People are waiting longer to get married and having sex earlier in life. A University of Missouri researcher says this creates a space in people’s twenties where they are engaging in a relatively new behavior that she’s calling “staying over.”

“Staying-over” is a pattern couples start fairly early in their relationships, says University of Missouri doctoral candidate Tyler Jamison. She says this kind of behavior didn’t exist fifty years ago. She heard from several couples on college campuses that they were routinely staying over at a partner’s house three or more times a week.

She studied 22 people ages 18 to 27. She said the reasons these people were setting up this routine were mostly convenience and interpersonal: this way the couples could spend time together without having to go out. But also, this gave couples a lot of control over how much time they spent together. She says they could spend some time together, sleep in the same bed, and get up and go about their separate lives the next day.

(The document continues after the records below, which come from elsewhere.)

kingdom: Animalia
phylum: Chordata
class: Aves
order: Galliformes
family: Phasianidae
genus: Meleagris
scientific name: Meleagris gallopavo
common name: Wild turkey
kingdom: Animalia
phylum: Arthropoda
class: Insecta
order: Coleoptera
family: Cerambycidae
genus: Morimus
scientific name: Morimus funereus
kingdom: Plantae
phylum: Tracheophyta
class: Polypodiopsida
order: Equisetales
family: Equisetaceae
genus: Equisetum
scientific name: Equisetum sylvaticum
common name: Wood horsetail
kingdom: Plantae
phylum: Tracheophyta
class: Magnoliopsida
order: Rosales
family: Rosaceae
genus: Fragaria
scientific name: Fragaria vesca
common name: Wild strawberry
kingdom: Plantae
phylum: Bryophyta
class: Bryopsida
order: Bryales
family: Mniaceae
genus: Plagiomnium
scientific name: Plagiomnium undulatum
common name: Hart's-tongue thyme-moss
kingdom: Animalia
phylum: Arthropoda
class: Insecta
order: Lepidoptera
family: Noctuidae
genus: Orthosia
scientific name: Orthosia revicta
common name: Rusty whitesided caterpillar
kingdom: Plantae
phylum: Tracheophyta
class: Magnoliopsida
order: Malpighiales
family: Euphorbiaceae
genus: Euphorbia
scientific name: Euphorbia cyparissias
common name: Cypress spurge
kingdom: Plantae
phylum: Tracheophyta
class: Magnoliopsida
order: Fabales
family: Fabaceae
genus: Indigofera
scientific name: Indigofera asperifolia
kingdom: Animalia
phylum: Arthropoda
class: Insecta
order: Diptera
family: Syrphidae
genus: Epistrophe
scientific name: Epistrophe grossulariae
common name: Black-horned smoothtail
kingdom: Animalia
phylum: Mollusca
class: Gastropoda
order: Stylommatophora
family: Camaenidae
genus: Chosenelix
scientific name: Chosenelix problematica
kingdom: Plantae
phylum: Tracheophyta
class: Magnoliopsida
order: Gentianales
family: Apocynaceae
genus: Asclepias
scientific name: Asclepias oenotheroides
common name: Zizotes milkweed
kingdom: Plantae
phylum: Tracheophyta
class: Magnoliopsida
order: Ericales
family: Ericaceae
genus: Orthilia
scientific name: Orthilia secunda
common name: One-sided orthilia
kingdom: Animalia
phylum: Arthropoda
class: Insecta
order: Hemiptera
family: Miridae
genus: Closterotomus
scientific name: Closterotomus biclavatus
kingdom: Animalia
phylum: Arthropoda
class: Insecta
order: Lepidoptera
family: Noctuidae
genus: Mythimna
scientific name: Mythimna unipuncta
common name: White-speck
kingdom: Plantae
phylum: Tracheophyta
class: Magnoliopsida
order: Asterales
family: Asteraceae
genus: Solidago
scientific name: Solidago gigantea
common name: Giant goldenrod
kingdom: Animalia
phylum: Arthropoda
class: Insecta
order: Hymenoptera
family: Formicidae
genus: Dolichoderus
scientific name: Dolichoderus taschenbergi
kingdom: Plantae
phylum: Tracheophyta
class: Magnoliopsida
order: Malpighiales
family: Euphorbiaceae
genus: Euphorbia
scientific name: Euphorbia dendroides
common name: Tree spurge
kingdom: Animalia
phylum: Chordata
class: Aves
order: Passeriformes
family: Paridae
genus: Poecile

She says because people are looking for a serious relationship, but may not be ready to be married, staying over is a solution. She says most people have had sex by the time they are twenty, but the average age for marriage for women is 27 and for men is 28. She says that leaves a huge time for people wanting commitment and partnership, but maybe not marriage.  Many of her subjects said they didn’t know where they would be in a year, and didn’t want to make a commitment. Signing a lease and sharing living costs makes it more difficult for couples to break up. Many of these students who were in college said they didn’t know if they would follow their partner if he or she got a job in another state.

Jamison says some of the couples say they didn’t tell their parents they were staying over, and didn’t want to move in together so they didn’t have to admit their parents they were cohabitation. She says sometimes it was a “don’t ask, don’t tell” situation between parents and the twenty-somethings.

Jamison says she doesn’t think this will have a broad effect on national statistics on marriage or divorce. She did a study of only eleven couples in one area. She says this behavior probably occurs in pockets of society. She says she would like to do another follow-up study with those couples or couples like them to see how and if it effected their relationships.